What this task involves: List, from the lines below, each one with "console" in it.

Data to examine START

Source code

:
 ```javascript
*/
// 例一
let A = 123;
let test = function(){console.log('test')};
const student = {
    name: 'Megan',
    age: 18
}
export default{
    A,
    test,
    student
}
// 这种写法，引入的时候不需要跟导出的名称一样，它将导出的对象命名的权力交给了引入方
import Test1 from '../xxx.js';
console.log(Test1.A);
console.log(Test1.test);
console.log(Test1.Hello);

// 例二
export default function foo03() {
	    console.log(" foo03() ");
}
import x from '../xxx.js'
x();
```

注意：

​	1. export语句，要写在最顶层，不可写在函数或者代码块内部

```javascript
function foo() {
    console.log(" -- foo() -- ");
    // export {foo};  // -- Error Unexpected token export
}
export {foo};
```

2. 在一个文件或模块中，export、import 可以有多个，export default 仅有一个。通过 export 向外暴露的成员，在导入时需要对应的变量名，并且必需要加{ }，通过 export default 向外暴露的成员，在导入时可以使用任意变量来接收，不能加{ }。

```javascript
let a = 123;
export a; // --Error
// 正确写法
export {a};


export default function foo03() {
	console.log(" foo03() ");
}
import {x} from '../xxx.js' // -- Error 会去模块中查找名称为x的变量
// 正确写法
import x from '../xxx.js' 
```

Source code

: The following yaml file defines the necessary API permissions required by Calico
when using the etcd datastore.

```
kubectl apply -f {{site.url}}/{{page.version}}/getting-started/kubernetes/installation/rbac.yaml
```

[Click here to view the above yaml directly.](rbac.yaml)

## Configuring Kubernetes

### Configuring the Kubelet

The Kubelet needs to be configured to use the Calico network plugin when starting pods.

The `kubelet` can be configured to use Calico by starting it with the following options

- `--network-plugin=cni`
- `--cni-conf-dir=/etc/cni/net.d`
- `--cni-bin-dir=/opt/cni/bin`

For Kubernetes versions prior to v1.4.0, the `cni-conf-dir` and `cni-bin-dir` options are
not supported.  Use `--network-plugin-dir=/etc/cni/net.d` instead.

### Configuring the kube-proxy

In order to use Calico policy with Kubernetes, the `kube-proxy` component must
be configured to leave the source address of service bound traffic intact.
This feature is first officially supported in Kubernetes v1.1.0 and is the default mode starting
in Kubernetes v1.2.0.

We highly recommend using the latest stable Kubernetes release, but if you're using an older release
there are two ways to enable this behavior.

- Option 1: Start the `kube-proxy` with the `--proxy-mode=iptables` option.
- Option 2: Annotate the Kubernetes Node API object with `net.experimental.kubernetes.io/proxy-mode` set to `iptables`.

Data to examine END

Finished exercise:
let test = function(){console.log('test')};
console.log(Test1.A);
console.log(Test1.test);
console.log(Test1.Hello);
	    console.log(" foo03() ");
    console.log(" -- foo() -- ");
	console.log(" foo03() ");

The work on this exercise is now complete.